Dein 1. Lebensjahr war das wärmste Jahr in der Schweiz seit Messbeginn vor mehr als 150 Jahren. 2022 war es im Durchschnitt 7.4°C, zwei Grad wärmer als 1948, als ich geboren wurde. Die sieben wärmsten Jahre seit Messbeginn 1864 waren alle in den letzten 12 Jahren.

Du hast natürlich die warmen Tage genossen, nackt oder leicht bekleidet konntest Deine eigene Haut entdecken. Du warst in den Sommerferien zum ersten Mal in Frankreich, in Le Breuil, wo Dein Vater ein ziemlich sanierungsbedürftiges Haus gekauft hat. Wir empfinden die wärmeren Sommer leider immer noch als angenehm.

> 30°C

Im Tessin stieg das Termometer 14 Tage nacheinander über 30°C

In Pakistan hat die Bevölkerung in Deinem ersten Lebensjahr die schlimmsten Überschwemmungen erlebt seit Menschengedenken. Zwei Drittel des Landes, das eine 20 Mal grössere Fläche als die Schweiz aufweist sind vom Monsunregen überschwemmt. Meteorologen und Weltorganisationen gehen alle davon aus, dass das eine Folge des Klimawandels ist.

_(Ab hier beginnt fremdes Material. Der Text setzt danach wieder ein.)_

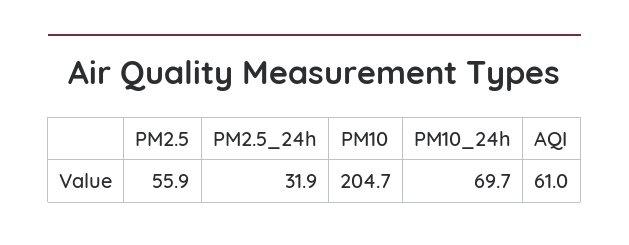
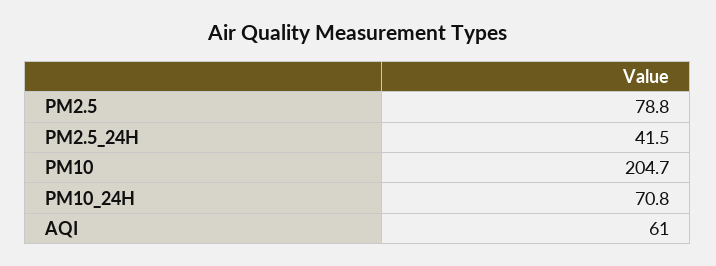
PM2.5: 55.9 -> 78.8
PM2.5_24h: 31.9 -> 41.5
PM10_24h: 69.7 -> 70.8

  • 33’000’000 Menschen direkt betroffen
  • 8’000’000 Menschen mussten Heimatregion verlassen
  • 15’000 Menschen wurden verletzt
  • 1’700 Menschen starben, davon 4000 Kinder
Klimastreik „Friday for future“ am 25. März 2022 in Zürich

Greta Tunberg, die Ikone der Klimaaktivisten und Urheberin der „Fridays for future“ Streiks meint, es sei besser bestehende AKW weiter laufen zu lassen als Kohlekraftwerke zu betreiben. Sie hat die Klimaaktivistinnenszene gespalten und ein Tabu gebrochen. Die Streiks finden in der Schweiz immer noch statt, nur wird in den Medien nicht mehr berichtet. Deshalb werden die Aktionen immer vielfältiger und spektakulärer. Man behindert den Verkehr, in dem man die Hände auf den Asphalt klebt. Ich war nur an einem Streik im März mit Vreni und fast nur jungen Leuten.

Sharm el-Sheikh, die 27. Klimakonferenz (COP, Conference of Parties) im Nov 2022

Im November hat die 27. Klimakonferenz COP27 in Ägypten statt gefunden. Es ging im Wesentlichen um die Frage, wer die Klimaschäden der armen Länder wie beispielsweise Pakistan bezahlt. Weltweit betragen die Schäden im Durchschnitt der letzten 20 Jahre 210 Milliarden $ pro Jahr, etwa das Bruttosozialprodukt von Griechenland. Man ist sich nicht einig, ebenso wenig wie man sich auf verbindliche CO2-Reduktionziele einigen konnte. Vor allem China als grosser Verursacher von Treibhausgasemissionen betrachtet sich als „Entwicklungsland“ das nicht verpflichtet ist zu reduzieren.

Im internationalen Klima-Ranking ist die Schweiz von Platz 15 auf 22 abgerutscht, noch hinter der EU. Die CO2-Reduktion gehe zu wenig schnell und die politischen Massnahmen fehlen.

15 —-> 22

Aus der Schweiz gibt es dennoch Erfreuliches zu berichten. Der Gegenvorschlag zur Gletscherinitiative wurde vom Parlament angenommen. Es ist ein Rahmengesetz das das Netto-Null-Ziel auf 2050 verbindlich festlegt und die entsprechenden Massnahmen gesetzlich regelt. Die SVP hat das Referedum dagegen ergriffen. Im Juni wird abgestimmt, ich gehe davon aus, dass das Gesetz angenommen wird.